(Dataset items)

__________________________________________________

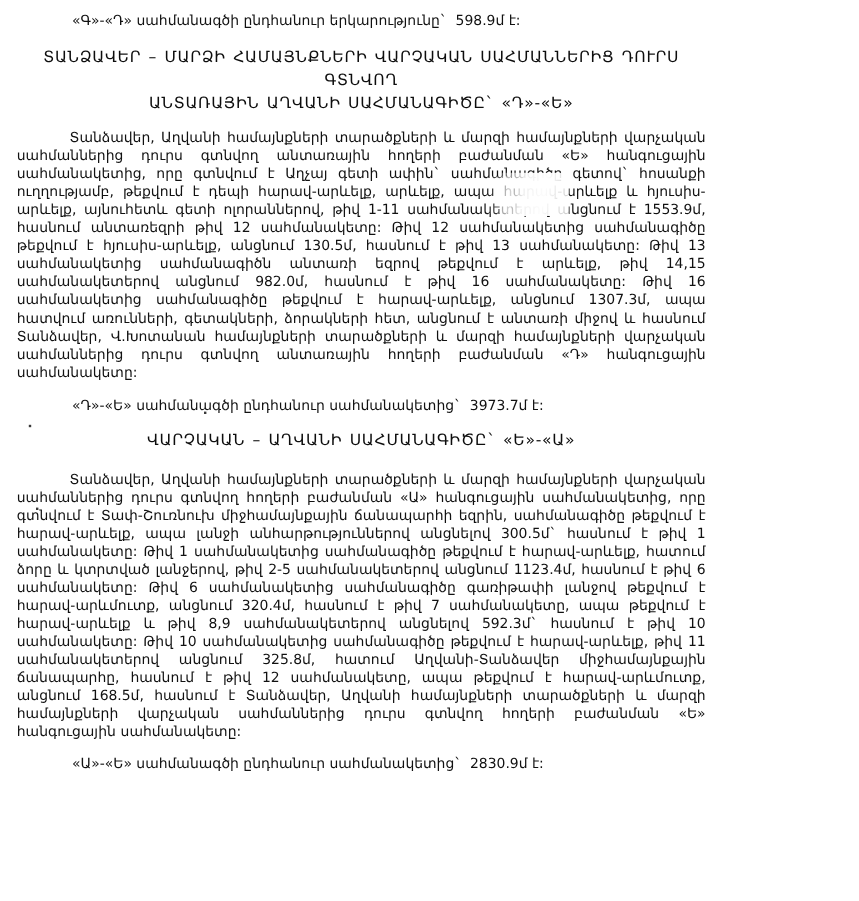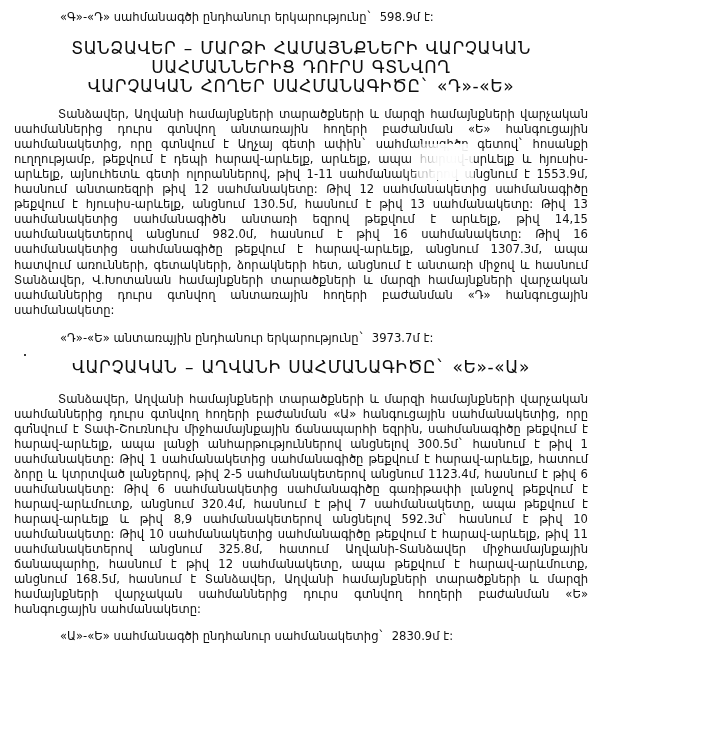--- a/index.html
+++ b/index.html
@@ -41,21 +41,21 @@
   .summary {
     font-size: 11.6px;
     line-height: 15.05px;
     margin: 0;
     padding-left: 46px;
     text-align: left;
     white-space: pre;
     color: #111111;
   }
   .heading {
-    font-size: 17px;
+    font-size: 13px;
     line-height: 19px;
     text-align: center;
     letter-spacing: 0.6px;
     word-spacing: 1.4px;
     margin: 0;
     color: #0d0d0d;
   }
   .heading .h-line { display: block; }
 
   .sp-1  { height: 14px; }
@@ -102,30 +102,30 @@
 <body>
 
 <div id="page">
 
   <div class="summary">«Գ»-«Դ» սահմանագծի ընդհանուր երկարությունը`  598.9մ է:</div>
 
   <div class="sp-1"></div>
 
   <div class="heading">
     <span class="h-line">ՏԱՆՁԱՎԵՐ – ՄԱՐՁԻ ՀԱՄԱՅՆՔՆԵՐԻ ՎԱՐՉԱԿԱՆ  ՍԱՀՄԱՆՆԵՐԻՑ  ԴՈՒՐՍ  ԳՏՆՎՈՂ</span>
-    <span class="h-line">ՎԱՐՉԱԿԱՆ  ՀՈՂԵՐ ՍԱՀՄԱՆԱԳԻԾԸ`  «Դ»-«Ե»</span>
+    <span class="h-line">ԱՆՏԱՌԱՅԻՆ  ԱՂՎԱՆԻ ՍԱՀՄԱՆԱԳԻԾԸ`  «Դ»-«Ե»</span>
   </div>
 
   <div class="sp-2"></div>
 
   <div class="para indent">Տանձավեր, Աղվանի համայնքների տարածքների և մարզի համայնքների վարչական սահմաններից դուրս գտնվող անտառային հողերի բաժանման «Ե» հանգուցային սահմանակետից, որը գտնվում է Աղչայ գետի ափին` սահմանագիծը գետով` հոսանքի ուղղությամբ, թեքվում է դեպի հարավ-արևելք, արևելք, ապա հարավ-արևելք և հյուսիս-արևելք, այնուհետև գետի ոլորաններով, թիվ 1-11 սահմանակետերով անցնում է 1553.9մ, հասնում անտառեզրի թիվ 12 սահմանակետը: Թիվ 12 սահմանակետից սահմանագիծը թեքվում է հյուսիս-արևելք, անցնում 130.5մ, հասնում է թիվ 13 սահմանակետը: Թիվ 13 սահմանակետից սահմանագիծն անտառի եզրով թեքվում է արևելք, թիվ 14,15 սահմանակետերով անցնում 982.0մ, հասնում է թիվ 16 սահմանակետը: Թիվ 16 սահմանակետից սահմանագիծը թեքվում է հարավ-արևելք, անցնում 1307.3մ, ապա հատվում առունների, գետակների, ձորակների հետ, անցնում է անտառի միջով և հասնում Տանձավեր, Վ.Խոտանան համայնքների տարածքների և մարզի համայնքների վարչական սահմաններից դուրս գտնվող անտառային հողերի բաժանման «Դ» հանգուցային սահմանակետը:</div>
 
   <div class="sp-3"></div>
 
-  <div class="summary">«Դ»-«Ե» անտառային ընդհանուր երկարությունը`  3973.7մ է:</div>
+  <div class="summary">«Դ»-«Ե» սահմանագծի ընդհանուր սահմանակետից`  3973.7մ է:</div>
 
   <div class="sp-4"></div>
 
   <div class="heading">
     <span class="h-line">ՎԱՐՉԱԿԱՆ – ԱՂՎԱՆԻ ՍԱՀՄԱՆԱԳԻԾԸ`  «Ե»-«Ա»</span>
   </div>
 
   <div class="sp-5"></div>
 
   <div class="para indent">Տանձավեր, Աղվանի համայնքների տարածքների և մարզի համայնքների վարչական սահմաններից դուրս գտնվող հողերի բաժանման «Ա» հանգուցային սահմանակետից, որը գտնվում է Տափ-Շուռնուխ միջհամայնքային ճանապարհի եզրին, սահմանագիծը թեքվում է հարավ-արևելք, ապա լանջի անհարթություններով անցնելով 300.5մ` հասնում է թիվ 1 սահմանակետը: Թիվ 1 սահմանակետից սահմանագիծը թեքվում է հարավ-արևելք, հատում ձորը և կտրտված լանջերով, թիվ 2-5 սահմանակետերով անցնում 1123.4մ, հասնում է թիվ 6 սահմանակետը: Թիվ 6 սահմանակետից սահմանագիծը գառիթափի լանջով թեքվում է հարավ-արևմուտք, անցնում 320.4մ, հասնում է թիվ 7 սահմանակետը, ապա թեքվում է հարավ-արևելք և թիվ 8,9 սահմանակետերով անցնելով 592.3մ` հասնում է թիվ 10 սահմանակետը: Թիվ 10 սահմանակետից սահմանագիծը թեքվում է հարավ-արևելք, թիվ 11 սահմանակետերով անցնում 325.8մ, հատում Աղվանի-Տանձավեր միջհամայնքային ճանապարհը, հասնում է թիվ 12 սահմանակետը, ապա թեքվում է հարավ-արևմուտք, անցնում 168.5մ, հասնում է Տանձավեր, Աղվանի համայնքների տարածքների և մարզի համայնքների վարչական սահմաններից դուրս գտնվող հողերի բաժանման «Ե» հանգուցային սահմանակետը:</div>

__________________________________________________

* TASK REQUIREMENTS *
If a line in the data above holds the string "span", copy it.

* THE ANSWER *
     <span class="h-line">ՏԱՆՁԱՎԵՐ – ՄԱՐՁԻ ՀԱՄԱՅՆՔՆԵՐԻ ՎԱՐՉԱԿԱՆ  ՍԱՀՄԱՆՆԵՐԻՑ  ԴՈՒՐՍ  ԳՏՆՎՈՂ</span>
-    <span class="h-line">ՎԱՐՉԱԿԱՆ  ՀՈՂԵՐ ՍԱՀՄԱՆԱԳԻԾԸ`  «Դ»-«Ե»</span>
+    <span class="h-line">ԱՆՏԱՌԱՅԻՆ  ԱՂՎԱՆԻ ՍԱՀՄԱՆԱԳԻԾԸ`  «Դ»-«Ե»</span>
     <span class="h-line">ՎԱՐՉԱԿԱՆ – ԱՂՎԱՆԻ ՍԱՀՄԱՆԱԳԻԾԸ`  «Ե»-«Ա»</span>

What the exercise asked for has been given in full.